Ils seraient légion, sur la Terre, à éprouver ce même besoin, si seulement on attirait leur attention sur l’Espace, si on leur faisait franchir le premier pas.

Il regarda autour de lui.

L’express continuait sa course. Tout, autour de lui, baignait dans une lumière artificielle : les immenses immeubles qui défilaient devant lui, les enseignes flamboyantes, les vitrines illuminées, les usines et la foule. La foule, le bruit, les lumières, encore plus de foule, de bruit, de gens, et de gens, et de gens…

Et, maintenant, tout lui paraissait étranger.

Il ne pouvait plus s’y incorporer, s’y perdre.

Il était parti pour résoudre un meurtre et il lui était arrivé quelque chose.

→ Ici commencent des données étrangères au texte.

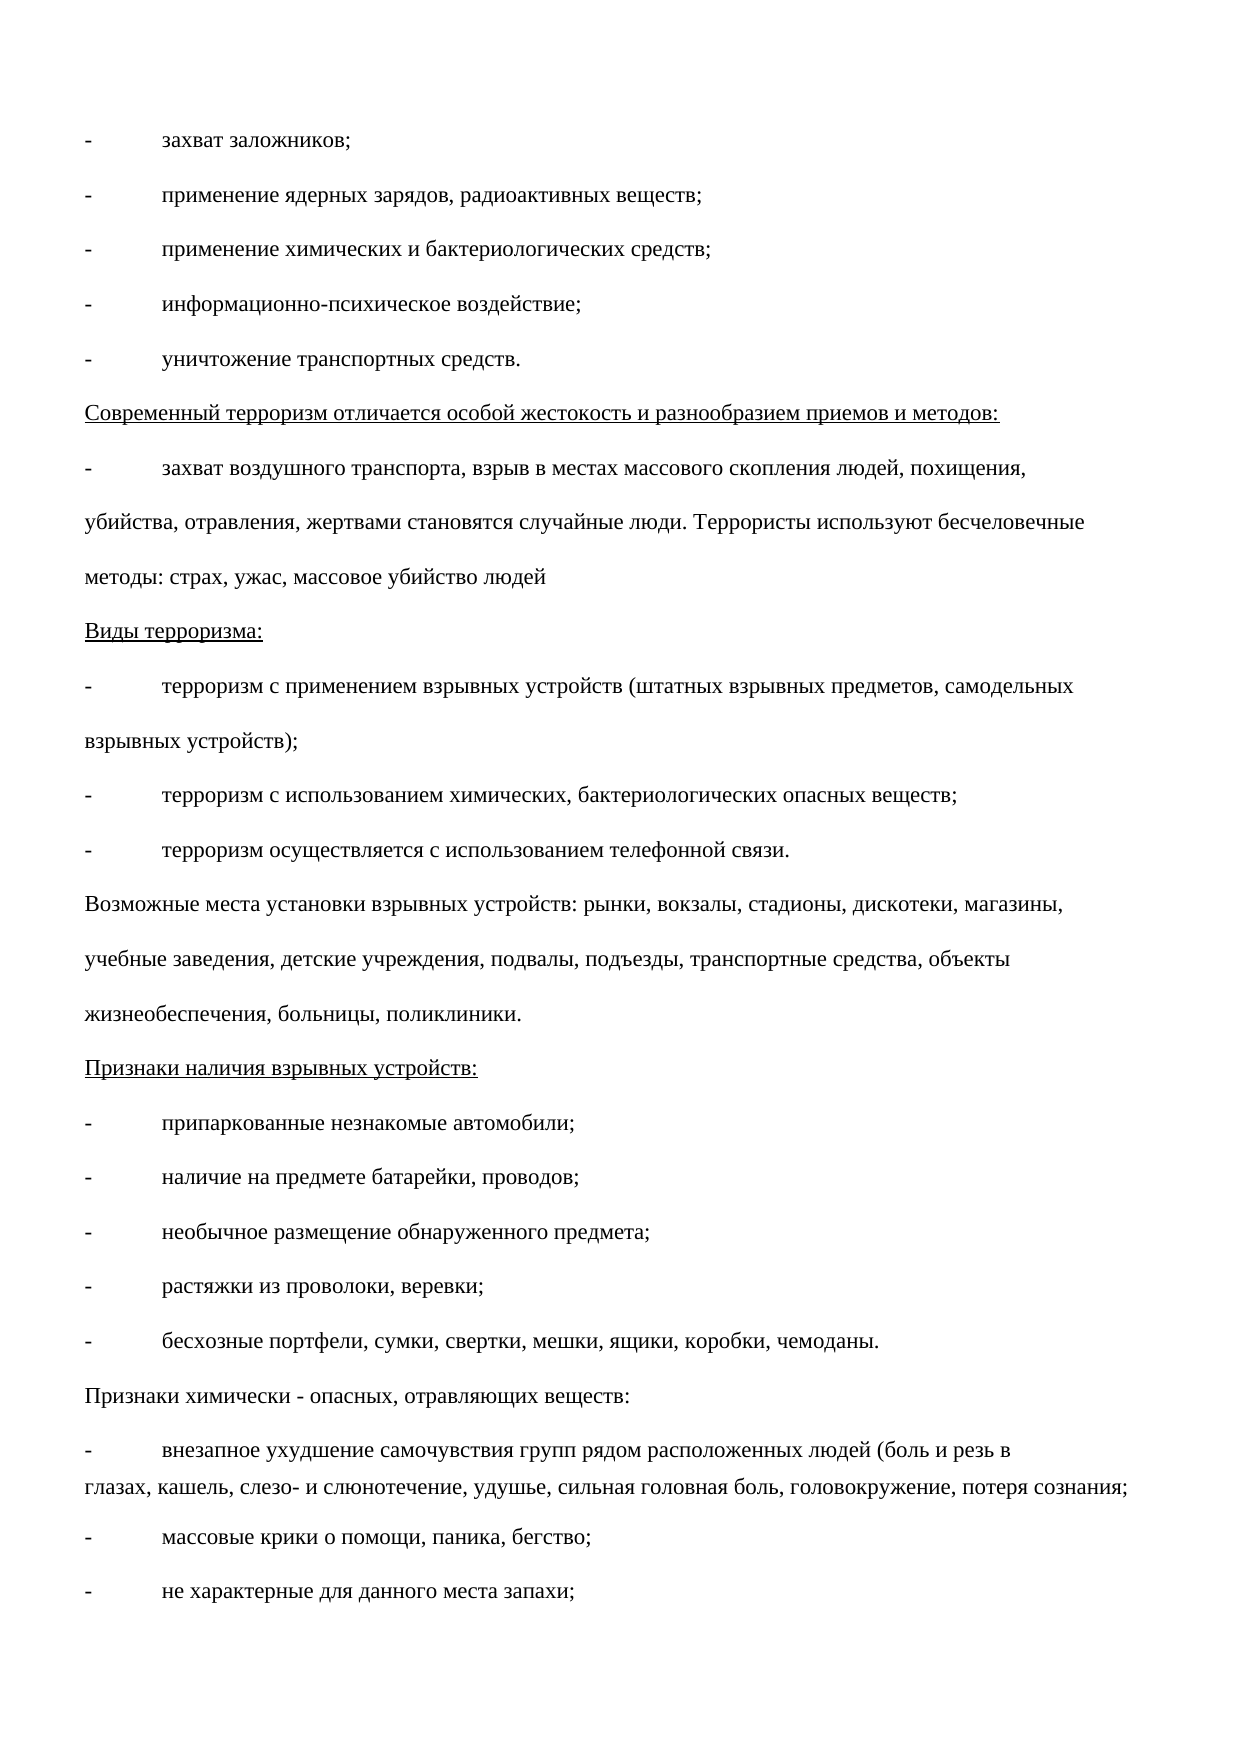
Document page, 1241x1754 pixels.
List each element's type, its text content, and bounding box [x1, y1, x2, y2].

list информационно-психическое воздействие; [84, 268, 1158, 322]
list припаркованные незнакомые автомобили; [84, 1086, 1158, 1141]
list терроризм с применением взрывных устройств (штатных взрывных предметов, самодельных взрывных устройств); [84, 650, 1125, 759]
list захват воздушного транспорта, взрыв в местах массового скопления людей, похищения, убийства, отравления, жертвами становятся случайные люди. Террористы используют бесчеловечные методы: страх, ужас, массовое убийство людей [84, 431, 1125, 595]
list не характерные для данного места запахи; [84, 1555, 1158, 1610]
list бесхозные портфели, сумки, свертки, мешки, ящики, коробки, чемоданы. [84, 1305, 1158, 1359]
text Виды терроризма: [84, 595, 1158, 650]
list необычное размещение обнаруженного предмета; [84, 1196, 1158, 1250]
list применение ядерных зарядов, радиоактивных веществ; [84, 158, 1158, 213]
text Современный терроризм отличается особой жестокость и разнообразием приемов и методов: [84, 377, 1158, 431]
list внезапное ухудшение самочувствия групп рядом расположенных людей (боль и резь в [84, 1414, 1158, 1468]
list применение химических и бактериологических средств; [84, 213, 1158, 268]
list наличие на предмете батарейки, проводов; [84, 1141, 1158, 1196]
list растяжки из проволоки, веревки; [84, 1250, 1158, 1305]
text глазах, кашель, слезо- и слюнотечение, удушье, сильная головная боль, головокружение, потеря сознания; [84, 1468, 1154, 1501]
list захват заложников; [84, 104, 1158, 158]
text Признаки наличия взрывных устройств: [84, 1032, 1158, 1086]
list терроризм с использованием химических, бактериологических опасных веществ; [84, 759, 1158, 813]
list массовые крики о помощи, паника, бегство; [84, 1501, 1158, 1555]
text Признаки химически - опасных, отравляющих веществ: [84, 1359, 1158, 1414]
list терроризм осуществляется с использованием телефонной связи. [84, 813, 1158, 868]
list уничтожение транспортных средств. [84, 322, 1158, 377]
text Возможные места установки взрывных устройств: рынки, вокзалы, стадионы, дискотеки, магазины, учебные заведения, детские учреждения, подвалы, подъезды, транспортные средства, объекты жизнеобеспечения, больницы, поликлиники. [84, 868, 1125, 1032]
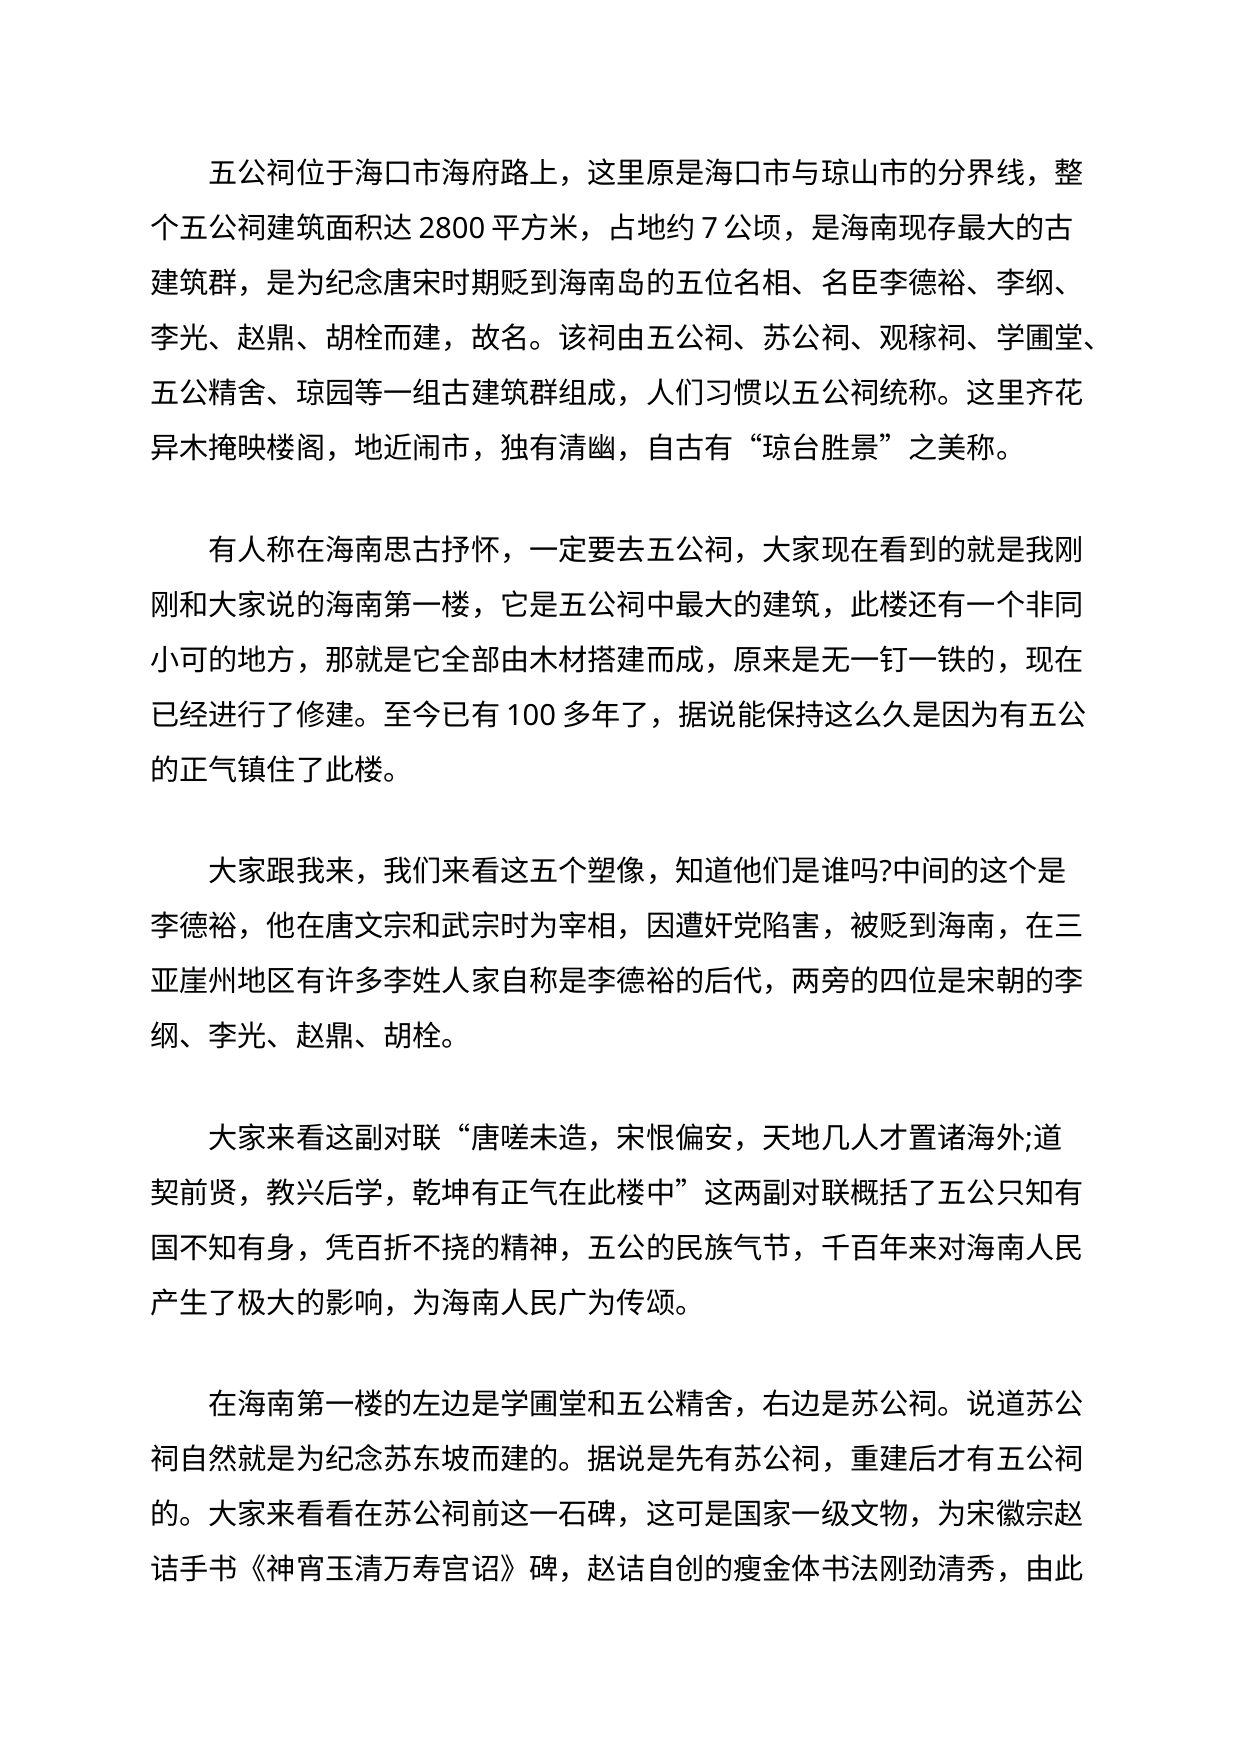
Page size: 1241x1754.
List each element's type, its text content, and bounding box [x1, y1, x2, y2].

text 五公祠位于海口市海府路上，这里原是海口市与琼山市的分界线，整个五公祠建筑面积达2800平方米，占地约7公顷，是海南现存最大的古建筑群，是为纪念唐宋时期贬到海南岛的五位名相、名臣李德裕、李纲、李光、赵鼎、胡栓而建，故名。该祠由五公祠、苏公祠、观稼祠、学圃堂、五公精舍、琼园等一组古建筑群组成，人们习惯以五公祠统称。这里齐花异木掩映楼阁，地近闹市，独有清幽，自古有“琼台胜景”之美称。 [150, 150, 1090, 467]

Il avait dit à Minnim que les villes étaient des cocons, et c’est bien ce qu’elles étaient. Mais quelle est la première chose qu’un papillon doit faire avant d’être un vrai papillon ? Il lui faut quitter le cocon, briser le cocon. Et une fois qu’il en est sorti, il ne peut plus y rentrer.

Baley avait quitté la ville. Il ne pouvait plus y rentrer. Il ne participait plus à la cité, les cavernes d’acier lui étaient étrangères. Et ceci était comme il devait l’être.

Il en serait de même pour d’autres. La Terre renaîtrait à la vie de surface et les Hommes de la Terre vogueraient vers l’Espace.

Il sentait son cœur battre à coups précipités et le bruit de la vie tout autour de lui s’estompa en un murmure inaudible.

Il se souvenait de son rêve sur Solaria. Il comprenait enfin. Il leva la tête, et au travers de l’acier, du béton, de l’humanité, au-dessus de lui, il le vit. Il vit ce phare planté dans l’Espace pour attirer les hommes vers ailleurs.

Il voyait son éclat rayonner jusqu’à lui, l’éclat éblouissant des pleins feux du soleil.